Material for this task: Begin

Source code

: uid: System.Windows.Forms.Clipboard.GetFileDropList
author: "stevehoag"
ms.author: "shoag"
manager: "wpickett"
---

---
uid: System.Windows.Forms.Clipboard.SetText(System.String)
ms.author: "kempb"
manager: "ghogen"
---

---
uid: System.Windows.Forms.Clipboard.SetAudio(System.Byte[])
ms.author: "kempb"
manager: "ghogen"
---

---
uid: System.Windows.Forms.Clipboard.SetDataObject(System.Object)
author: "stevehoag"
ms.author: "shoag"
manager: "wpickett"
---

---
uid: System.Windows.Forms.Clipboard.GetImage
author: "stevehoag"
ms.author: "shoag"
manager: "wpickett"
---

Material for this task: End

## What you are asked to do
Pick out every line above that contains the string "System", and copy each one in full. Case counts.

## Response box
: uid: System.Windows.Forms.Clipboard.GetFileDropList
uid: System.Windows.Forms.Clipboard.SetText(System.String)
uid: System.Windows.Forms.Clipboard.SetAudio(System.Byte[])
uid: System.Windows.Forms.Clipboard.SetDataObject(System.Object)
uid: System.Windows.Forms.Clipboard.GetImage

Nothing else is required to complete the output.